Reproduce the text read from each of the following records line for line, without altering anything, and leave the pictures out of your answer.

------ SUPPLIED MATERIAL ------

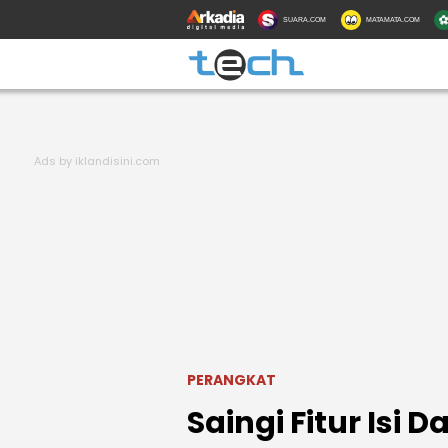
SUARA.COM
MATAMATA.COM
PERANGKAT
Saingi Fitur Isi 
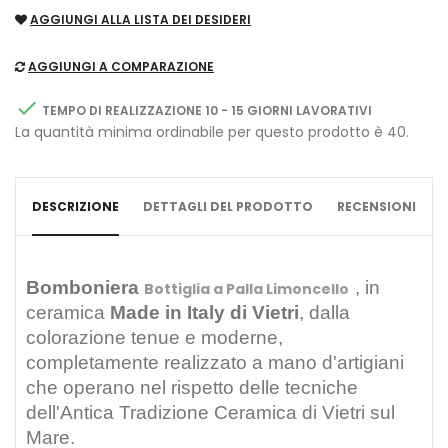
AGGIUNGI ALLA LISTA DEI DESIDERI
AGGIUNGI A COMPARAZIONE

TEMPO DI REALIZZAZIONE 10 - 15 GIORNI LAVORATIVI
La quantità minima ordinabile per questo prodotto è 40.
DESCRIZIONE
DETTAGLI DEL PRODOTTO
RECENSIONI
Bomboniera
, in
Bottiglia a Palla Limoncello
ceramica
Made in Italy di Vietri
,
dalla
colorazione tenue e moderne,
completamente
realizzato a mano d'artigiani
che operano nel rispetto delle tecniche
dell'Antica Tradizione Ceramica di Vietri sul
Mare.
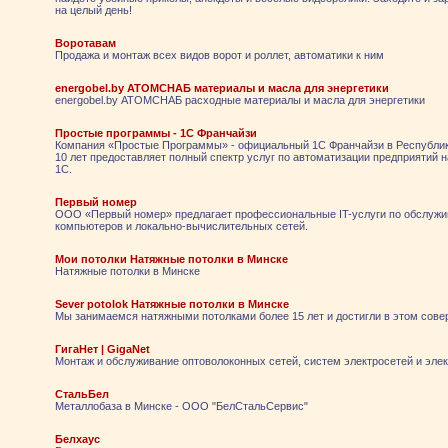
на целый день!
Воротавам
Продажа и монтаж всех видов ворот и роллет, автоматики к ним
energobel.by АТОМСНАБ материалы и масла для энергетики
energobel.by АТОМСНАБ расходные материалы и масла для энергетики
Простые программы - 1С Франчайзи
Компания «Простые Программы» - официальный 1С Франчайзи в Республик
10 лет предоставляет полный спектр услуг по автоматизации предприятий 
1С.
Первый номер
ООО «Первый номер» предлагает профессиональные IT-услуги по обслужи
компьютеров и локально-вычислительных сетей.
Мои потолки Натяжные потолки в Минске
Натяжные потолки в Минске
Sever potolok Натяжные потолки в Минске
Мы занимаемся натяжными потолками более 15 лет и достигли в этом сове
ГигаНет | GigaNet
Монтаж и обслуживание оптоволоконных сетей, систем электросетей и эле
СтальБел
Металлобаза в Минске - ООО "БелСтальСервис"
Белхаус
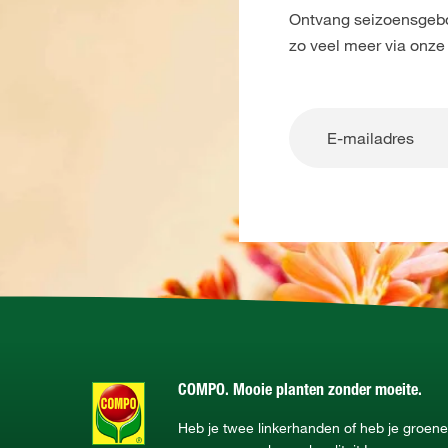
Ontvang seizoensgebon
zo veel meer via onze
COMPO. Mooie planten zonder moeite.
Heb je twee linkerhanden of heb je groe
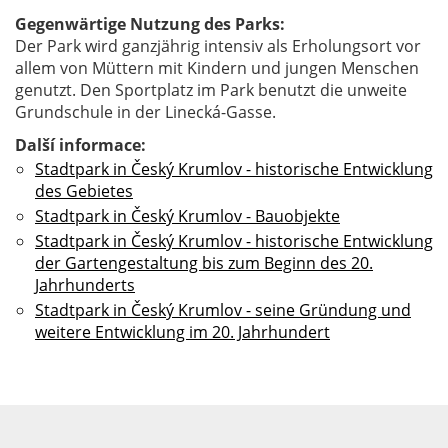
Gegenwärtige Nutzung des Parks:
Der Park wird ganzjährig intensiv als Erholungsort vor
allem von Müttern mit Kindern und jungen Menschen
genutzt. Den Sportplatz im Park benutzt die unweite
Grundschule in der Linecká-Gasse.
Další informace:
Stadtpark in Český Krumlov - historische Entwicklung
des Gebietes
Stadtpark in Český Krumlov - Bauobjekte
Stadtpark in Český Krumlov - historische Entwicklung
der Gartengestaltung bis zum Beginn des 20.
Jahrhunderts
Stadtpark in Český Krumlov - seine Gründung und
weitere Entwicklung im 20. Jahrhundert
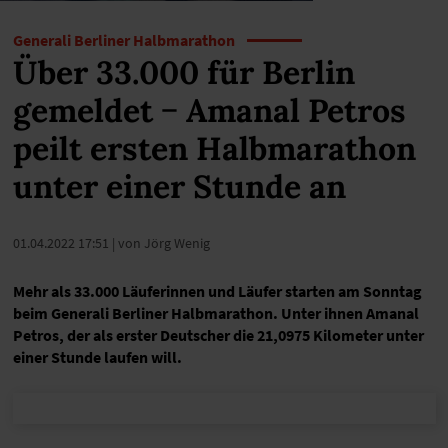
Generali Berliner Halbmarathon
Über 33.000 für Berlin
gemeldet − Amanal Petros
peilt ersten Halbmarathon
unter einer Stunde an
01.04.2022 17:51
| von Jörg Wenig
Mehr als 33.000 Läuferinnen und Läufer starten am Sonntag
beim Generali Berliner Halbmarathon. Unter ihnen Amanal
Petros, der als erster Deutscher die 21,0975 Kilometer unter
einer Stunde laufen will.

------

**SOLUTION TO THIS EXERCISE:**
SUARA.COM
MATAMATA.COM
PERANGKAT
Saingi Fitur Isi 
AGGIUNGI ALLA LISTA DEI DESIDERI
AGGIUNGI A COMPARAZIONE

TEMPO DI REALIZZAZIONE 10 - 15 GIORNI LAVORATIVI
La quantità minima ordinabile per questo prodotto è 40.
DESCRIZIONE
DETTAGLI DEL PRODOTTO
RECENSIONI
Bomboniera
, in
Bottiglia a Palla Limoncello
ceramica
Made in Italy di Vietri
,
dalla
colorazione tenue e moderne,
completamente
realizzato a mano d'artigiani
che operano nel rispetto delle tecniche
dell'Antica Tradizione Ceramica di Vietri sul
Mare.
на целый день!
Воротавам
Продажа и монтаж всех видов ворот и роллет, автоматики к ним
energobel.by АТОМСНАБ материалы и масла для энергетики
energobel.by АТОМСНАБ расходные материалы и масла для энергетики
Простые программы - 1С Франчайзи
Компания «Простые Программы» - официальный 1С Франчайзи в Республик
10 лет предоставляет полный спектр услуг по автоматизации предприятий 
1С.
Первый номер
ООО «Первый номер» предлагает профессиональные IT-услуги по обслужи
компьютеров и локально-вычислительных сетей.
Мои потолки Натяжные потолки в Минске
Натяжные потолки в Минске
Sever potolok Натяжные потолки в Минске
Мы занимаемся натяжными потолками более 15 лет и достигли в этом сове
ГигаНет | GigaNet
Монтаж и обслуживание оптоволоконных сетей, систем электросетей и эле
СтальБел
Металлобаза в Минске - ООО "БелСтальСервис"
Белхаус
Ontvang seizoensgebon
zo veel meer via onze
COMPO. Mooie planten zonder moeite.
Heb je twee linkerhanden of heb je groe
Gegenwärtige Nutzung des Parks:
Der Park wird ganzjährig intensiv als Erholungsort vor
allem von Müttern mit Kindern und jungen Menschen
genutzt. Den Sportplatz im Park benutzt die unweite
Grundschule in der Linecká-Gasse.
Další informace:
Stadtpark in Český Krumlov - historische Entwicklung
des Gebietes
Stadtpark in Český Krumlov - Bauobjekte
Stadtpark in Český Krumlov - historische Entwicklung
der Gartengestaltung bis zum Beginn des 20.
Jahrhunderts
Stadtpark in Český Krumlov - seine Gründung und
weitere Entwicklung im 20. Jahrhundert
Generali Berliner Halbmarathon
Über 33.000 für Berlin
gemeldet − Amanal Petros
peilt ersten Halbmarathon
unter einer Stunde an
01.04.2022 17:51
| von Jörg Wenig
Mehr als 33.000 Läuferinnen und Läufer starten am Sonntag
beim Generali Berliner Halbmarathon. Unter ihnen Amanal
Petros, der als erster Deutscher die 21,0975 Kilometer unter
einer Stunde laufen will.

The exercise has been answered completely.